:: Directions ::
[a] In the passage on medication for vestibular disorders, under what condition may intravenous fluids be given? Answer in one or two sentences.
[b] Resume the passage on medication for vestibular disorders, picking up after its final sentence.

:: Quoted passage ::
:::

The use of medication in treating vestibular disorders depends on whether the vestibular system dysfunction is in an initial or acute phase (lasting up to 5 days) or chronic phase (ongoing).

During the acute phase, and when other illnesses have been ruled out, medications that may be prescribed include vestibular suppressants to reduce motion sickness or anti-emetics to reduce nausea. Vestibular suppressants include three general drug classes: anticholinergics, antihistamines, and benzodiazepines. Examples of vestibular suppressants are meclizine and dimenhydinate (antihistamine-anticholinergics) and lorazepam and diazepam (benzodiazepines).

Other medications that may be prescribed are steroids (e.g., prednisone), antiviral drugs (e.g., acyclovir), or antibiotics (e.g., amoxicillin) if a middle ear infection is present. If nausea has been severe enough to cause excessive dehydration, intravenous fluids may be given.

:::

Collected data entries:
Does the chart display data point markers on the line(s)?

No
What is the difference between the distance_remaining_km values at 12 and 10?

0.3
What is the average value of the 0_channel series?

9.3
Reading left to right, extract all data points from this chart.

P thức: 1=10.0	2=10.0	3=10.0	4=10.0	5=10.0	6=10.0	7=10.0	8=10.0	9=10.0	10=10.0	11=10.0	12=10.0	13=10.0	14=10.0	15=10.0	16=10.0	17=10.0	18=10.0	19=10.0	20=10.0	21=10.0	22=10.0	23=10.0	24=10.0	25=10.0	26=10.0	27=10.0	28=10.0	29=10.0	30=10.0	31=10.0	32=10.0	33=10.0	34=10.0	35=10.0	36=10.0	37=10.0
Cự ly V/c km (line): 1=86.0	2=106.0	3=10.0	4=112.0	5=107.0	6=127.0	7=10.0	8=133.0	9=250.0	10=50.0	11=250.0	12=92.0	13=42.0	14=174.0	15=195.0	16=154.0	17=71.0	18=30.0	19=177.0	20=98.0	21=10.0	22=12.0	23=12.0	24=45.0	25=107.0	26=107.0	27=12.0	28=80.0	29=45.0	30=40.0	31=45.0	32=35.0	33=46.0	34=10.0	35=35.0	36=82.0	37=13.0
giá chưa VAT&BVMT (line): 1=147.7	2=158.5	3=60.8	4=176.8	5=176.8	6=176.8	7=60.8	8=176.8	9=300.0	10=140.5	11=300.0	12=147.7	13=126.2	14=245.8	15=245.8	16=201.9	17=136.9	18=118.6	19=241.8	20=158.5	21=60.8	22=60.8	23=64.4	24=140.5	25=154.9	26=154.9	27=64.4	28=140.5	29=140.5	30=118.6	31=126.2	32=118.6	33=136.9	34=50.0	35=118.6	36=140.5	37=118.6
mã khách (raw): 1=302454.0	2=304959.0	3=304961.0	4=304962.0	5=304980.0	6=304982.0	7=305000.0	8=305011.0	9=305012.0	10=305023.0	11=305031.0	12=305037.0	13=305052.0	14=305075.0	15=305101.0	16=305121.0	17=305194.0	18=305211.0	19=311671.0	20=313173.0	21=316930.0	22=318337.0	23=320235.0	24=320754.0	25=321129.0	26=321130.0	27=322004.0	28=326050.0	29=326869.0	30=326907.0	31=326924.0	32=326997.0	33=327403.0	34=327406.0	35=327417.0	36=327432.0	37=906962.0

:::

:: Results for each task ::
[a] Intravenous fluids may be given when nausea has been severe enough to cause excessive dehydration.

[b]
During the chronic phase, symptoms must be actively experienced without interference in order for the brain to adjust, a process called vestibular compensation. Any medication that makes the brain sleepy, including all vestibular suppressants, can slow down or stop the process of compensation. Therefore, they are often not appropriate for long-term use. Physicians generally find that most patients who fail to compensate are either strictly avoiding certain movements, using vestibular suppressants daily, or both.